George is teaching himself woodworking and intends to become a craftsman, evidenced by the growing collection of woodworking tools and machinery in our garage.
He’s made several small pieces for his students in the Family Learning GED program. These include stands for the family fish tank, a coffee table for a family room, and several small work tables sized for a child and parent to play together. His adult students dropped out of high school to marry early, have children early, and go to work early – like many of the generations who preceded them in the mill-based economy that once sustained the South.
They now hope to earn their GEDs so they can find better jobs or continue their educations, but, more than anything else, they hope to break the cycle of school failure before their own children become the newest family members to be entrapped. They bring their infants and preschool children to an early childhood classroom next door to his. Each day the parents, children, and teaching staff meet for lunch and for parent/child activities which help prepare the children and their parents to meet the challenges of the long years of schooling that lie ahead.

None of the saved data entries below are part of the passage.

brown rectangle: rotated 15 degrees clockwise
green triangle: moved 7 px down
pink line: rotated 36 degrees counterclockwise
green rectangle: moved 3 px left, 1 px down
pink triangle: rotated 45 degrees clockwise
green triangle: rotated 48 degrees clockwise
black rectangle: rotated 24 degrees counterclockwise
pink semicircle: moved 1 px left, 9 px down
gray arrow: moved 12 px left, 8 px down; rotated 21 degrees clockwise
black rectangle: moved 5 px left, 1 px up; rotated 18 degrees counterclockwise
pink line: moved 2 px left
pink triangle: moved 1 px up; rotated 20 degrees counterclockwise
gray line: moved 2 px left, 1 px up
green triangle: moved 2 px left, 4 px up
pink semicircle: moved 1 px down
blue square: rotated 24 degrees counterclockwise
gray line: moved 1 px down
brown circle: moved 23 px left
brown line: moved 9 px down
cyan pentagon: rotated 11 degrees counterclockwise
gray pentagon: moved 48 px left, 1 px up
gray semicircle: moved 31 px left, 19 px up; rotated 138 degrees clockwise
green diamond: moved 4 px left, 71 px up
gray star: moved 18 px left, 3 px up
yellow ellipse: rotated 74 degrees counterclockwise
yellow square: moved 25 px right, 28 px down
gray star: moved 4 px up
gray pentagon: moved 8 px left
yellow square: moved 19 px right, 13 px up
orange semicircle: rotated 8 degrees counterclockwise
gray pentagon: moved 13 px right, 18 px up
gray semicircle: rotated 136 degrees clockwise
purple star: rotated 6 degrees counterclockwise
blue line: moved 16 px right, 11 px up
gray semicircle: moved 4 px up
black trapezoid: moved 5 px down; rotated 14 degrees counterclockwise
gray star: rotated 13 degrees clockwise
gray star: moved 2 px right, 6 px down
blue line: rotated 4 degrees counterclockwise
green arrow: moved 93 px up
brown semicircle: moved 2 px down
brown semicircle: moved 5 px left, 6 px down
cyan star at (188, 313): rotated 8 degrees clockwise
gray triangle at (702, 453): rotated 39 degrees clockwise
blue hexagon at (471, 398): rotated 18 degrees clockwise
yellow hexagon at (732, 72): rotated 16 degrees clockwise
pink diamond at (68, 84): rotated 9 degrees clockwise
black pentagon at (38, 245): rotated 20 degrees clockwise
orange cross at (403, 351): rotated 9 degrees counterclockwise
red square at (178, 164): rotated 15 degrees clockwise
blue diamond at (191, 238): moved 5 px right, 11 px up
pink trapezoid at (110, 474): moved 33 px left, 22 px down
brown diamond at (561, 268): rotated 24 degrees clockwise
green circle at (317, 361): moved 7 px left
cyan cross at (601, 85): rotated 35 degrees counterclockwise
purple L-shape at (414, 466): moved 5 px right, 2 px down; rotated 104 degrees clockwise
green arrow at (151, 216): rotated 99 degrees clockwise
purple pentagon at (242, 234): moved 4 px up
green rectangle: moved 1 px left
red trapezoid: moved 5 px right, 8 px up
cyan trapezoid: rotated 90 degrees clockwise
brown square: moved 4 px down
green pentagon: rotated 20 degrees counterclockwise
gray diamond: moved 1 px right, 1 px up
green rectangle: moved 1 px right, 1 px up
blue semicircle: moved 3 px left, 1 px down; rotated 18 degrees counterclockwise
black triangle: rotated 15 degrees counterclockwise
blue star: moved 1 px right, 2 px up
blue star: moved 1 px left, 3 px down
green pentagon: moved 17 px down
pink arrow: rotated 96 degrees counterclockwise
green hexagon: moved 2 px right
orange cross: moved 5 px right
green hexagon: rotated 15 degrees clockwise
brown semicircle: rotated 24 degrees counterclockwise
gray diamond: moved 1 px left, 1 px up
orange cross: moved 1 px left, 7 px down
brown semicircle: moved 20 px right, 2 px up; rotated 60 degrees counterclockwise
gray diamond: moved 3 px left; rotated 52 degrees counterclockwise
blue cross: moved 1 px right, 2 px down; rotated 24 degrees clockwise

George’s tools at work include math textbooks and a guitar, test prep problems and play dough, resources on opening family businesses and picture books. Like teachers everywhere today, he must measure progress by student practice test scores. But he also notes with delight the child who took his first steps or spoke his first words during the day.
Recently one of his families took their two year old son to see Santa. He asked for “Georges” for Christmas.